DO THIS
Return the lines of the items word for word. Begin at the very first line and stop after the line that contains "scientific name: Troglodytes troglodytes", including that line.

Dataset items
+++++

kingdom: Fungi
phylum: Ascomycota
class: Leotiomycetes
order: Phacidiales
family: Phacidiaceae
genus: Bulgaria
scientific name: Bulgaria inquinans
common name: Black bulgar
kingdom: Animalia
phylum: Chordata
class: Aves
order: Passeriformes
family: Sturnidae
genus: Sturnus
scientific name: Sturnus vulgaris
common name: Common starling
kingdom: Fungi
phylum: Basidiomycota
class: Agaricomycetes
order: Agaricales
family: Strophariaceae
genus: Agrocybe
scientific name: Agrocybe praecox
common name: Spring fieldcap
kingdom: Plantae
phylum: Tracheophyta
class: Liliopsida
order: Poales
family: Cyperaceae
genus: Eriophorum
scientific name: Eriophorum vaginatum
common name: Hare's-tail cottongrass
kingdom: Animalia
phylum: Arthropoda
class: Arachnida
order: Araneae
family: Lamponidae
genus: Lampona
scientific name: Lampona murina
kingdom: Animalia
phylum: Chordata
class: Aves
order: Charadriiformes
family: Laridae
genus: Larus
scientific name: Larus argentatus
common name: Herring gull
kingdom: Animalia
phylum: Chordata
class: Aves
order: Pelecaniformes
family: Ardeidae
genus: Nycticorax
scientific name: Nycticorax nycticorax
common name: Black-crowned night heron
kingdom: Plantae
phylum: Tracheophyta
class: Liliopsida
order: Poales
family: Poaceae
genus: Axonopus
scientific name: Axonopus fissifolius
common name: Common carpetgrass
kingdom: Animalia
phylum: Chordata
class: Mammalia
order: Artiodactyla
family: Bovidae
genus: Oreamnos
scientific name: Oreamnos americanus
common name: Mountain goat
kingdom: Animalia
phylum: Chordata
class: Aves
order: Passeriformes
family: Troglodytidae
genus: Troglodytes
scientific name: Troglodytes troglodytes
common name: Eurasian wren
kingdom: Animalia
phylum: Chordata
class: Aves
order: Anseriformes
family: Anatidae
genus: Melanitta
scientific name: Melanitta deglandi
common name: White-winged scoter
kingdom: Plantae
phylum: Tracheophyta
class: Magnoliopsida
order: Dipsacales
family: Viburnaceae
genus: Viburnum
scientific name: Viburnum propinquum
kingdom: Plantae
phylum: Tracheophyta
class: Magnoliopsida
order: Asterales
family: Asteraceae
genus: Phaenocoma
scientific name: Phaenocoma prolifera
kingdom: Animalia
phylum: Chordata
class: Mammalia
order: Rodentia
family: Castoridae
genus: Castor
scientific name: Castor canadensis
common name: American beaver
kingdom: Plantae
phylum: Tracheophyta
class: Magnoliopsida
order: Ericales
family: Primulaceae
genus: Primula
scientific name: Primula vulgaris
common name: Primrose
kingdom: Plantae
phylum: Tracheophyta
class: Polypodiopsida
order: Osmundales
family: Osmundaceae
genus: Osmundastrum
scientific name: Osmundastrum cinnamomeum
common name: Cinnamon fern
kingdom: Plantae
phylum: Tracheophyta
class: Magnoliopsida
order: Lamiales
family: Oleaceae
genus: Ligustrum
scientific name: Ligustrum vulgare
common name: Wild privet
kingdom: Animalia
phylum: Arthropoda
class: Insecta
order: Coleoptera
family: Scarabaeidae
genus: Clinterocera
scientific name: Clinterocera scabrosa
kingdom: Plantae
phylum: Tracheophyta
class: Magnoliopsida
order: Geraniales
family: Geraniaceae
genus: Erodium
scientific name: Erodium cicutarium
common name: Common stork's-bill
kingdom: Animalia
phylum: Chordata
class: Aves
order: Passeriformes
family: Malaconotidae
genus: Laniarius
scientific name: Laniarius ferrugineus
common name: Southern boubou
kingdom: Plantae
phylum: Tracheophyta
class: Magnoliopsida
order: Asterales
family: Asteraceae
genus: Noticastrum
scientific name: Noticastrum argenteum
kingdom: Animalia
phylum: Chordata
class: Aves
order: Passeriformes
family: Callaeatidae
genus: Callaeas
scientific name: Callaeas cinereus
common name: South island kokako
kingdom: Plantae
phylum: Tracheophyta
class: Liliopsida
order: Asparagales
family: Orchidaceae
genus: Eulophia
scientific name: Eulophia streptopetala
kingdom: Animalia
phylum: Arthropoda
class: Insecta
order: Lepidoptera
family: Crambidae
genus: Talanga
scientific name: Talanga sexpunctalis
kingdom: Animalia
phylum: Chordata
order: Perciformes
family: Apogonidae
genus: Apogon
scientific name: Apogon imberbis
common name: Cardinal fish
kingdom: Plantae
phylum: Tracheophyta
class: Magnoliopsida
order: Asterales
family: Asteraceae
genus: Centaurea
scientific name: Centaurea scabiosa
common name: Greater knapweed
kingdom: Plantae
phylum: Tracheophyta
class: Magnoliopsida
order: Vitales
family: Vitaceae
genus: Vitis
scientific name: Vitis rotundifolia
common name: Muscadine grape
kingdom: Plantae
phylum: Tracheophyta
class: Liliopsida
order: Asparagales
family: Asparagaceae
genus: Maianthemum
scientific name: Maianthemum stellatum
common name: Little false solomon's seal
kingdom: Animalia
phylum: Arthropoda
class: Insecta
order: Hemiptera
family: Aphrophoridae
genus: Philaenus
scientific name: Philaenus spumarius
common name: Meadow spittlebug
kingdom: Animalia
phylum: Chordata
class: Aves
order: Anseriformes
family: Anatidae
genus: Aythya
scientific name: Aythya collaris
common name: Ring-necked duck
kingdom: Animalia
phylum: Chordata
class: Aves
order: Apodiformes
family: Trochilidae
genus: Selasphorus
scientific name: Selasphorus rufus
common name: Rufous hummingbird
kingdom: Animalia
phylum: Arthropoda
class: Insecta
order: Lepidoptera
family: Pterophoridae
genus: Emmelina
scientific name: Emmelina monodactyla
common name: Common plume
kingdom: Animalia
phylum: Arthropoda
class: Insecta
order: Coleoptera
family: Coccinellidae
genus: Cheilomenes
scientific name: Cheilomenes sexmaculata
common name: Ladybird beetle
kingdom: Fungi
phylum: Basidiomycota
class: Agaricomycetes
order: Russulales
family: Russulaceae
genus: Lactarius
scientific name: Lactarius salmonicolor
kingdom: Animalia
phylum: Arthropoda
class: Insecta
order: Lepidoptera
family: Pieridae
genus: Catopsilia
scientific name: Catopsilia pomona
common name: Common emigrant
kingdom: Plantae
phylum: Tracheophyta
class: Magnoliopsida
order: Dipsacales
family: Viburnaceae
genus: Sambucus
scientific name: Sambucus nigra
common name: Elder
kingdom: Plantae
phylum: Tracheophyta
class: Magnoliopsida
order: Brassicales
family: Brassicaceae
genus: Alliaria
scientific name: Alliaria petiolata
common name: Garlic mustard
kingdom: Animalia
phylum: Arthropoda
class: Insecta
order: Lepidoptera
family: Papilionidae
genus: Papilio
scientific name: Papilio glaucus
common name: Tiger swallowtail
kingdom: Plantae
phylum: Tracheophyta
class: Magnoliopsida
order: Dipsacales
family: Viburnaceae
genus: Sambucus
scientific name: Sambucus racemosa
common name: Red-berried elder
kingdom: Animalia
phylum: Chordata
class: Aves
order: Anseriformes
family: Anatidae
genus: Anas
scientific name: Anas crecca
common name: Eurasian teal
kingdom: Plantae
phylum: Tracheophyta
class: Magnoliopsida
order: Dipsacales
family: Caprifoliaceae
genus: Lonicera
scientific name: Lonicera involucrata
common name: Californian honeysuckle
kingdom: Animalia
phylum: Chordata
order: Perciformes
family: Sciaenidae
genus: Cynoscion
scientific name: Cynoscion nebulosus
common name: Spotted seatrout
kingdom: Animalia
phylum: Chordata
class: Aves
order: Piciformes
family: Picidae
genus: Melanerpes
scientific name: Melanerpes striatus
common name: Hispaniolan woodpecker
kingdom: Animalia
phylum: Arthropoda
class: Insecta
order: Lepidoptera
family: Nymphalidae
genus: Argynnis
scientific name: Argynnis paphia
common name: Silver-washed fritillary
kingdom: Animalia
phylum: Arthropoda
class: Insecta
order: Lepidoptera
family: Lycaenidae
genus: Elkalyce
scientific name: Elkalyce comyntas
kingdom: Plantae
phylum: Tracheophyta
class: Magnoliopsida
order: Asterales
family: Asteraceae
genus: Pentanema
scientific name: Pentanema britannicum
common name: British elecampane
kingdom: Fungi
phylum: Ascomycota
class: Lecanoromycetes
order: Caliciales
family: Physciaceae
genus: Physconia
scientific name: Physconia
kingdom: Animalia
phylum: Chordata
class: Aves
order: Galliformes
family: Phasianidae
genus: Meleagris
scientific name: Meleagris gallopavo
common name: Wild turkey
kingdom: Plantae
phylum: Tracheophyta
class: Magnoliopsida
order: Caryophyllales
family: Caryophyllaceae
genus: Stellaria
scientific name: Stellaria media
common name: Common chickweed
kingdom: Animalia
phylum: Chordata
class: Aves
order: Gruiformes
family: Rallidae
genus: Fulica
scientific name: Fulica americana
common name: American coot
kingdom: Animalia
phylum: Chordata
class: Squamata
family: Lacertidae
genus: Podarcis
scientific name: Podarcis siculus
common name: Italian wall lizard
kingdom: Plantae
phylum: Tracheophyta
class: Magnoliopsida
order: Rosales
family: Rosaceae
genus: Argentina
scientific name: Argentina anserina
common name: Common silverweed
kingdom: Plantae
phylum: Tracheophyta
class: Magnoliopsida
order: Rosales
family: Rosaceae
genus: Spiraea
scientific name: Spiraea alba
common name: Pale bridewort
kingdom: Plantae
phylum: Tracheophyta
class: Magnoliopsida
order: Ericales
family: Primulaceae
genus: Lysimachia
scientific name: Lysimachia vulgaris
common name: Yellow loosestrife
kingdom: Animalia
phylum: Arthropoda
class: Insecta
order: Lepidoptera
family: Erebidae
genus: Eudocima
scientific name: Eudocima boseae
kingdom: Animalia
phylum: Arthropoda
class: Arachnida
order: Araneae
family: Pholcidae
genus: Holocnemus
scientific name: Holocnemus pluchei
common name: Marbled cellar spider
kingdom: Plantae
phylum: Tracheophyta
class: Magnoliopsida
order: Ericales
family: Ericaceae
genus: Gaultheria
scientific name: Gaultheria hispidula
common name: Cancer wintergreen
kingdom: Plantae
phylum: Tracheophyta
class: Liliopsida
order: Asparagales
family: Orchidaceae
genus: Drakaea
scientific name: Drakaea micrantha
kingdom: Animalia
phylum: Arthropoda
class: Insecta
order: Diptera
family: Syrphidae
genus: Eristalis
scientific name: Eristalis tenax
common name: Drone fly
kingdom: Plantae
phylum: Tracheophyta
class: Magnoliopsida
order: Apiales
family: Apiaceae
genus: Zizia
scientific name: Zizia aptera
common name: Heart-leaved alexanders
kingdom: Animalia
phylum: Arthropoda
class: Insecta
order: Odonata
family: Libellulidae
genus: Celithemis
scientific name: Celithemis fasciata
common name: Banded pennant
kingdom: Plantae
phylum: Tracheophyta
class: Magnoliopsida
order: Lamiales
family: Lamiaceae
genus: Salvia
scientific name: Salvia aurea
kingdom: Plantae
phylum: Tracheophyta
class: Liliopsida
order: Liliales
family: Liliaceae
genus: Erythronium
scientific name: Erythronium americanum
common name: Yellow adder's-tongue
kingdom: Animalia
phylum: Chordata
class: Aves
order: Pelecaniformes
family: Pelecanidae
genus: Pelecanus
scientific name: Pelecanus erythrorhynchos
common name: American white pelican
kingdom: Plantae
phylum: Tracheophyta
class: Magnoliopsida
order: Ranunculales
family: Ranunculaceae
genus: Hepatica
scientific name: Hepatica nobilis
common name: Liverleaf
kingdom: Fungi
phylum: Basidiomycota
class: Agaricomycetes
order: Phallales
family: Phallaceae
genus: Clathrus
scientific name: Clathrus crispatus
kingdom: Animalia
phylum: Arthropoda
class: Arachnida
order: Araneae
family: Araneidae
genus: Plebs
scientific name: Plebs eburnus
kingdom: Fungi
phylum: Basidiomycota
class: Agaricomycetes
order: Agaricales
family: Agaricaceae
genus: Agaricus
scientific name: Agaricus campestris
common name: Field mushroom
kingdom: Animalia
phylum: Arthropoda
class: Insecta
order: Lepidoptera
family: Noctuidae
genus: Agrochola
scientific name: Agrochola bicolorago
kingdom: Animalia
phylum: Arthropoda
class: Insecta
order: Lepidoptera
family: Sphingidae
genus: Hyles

+++++

ANSWER TO THIS PROBLEM
kingdom: Fungi
phylum: Ascomycota
class: Leotiomycetes
order: Phacidiales
family: Phacidiaceae
genus: Bulgaria
scientific name: Bulgaria inquinans
common name: Black bulgar
kingdom: Animalia
phylum: Chordata
class: Aves
order: Passeriformes
family: Sturnidae
genus: Sturnus
scientific name: Sturnus vulgaris
common name: Common starling
kingdom: Fungi
phylum: Basidiomycota
class: Agaricomycetes
order: Agaricales
family: Strophariaceae
genus: Agrocybe
scientific name: Agrocybe praecox
common name: Spring fieldcap
kingdom: Plantae
phylum: Tracheophyta
class: Liliopsida
order: Poales
family: Cyperaceae
genus: Eriophorum
scientific name: Eriophorum vaginatum
common name: Hare's-tail cottongrass
kingdom: Animalia
phylum: Arthropoda
class: Arachnida
order: Araneae
family: Lamponidae
genus: Lampona
scientific name: Lampona murina
kingdom: Animalia
phylum: Chordata
class: Aves
order: Charadriiformes
family: Laridae
genus: Larus
scientific name: Larus argentatus
common name: Herring gull
kingdom: Animalia
phylum: Chordata
class: Aves
order: Pelecaniformes
family: Ardeidae
genus: Nycticorax
scientific name: Nycticorax nycticorax
common name: Black-crowned night heron
kingdom: Plantae
phylum: Tracheophyta
class: Liliopsida
order: Poales
family: Poaceae
genus: Axonopus
scientific name: Axonopus fissifolius
common name: Common carpetgrass
kingdom: Animalia
phylum: Chordata
class: Mammalia
order: Artiodactyla
family: Bovidae
genus: Oreamnos
scientific name: Oreamnos americanus
common name: Mountain goat
kingdom: Animalia
phylum: Chordata
class: Aves
order: Passeriformes
family: Troglodytidae
genus: Troglodytes
scientific name: Troglodytes troglodytes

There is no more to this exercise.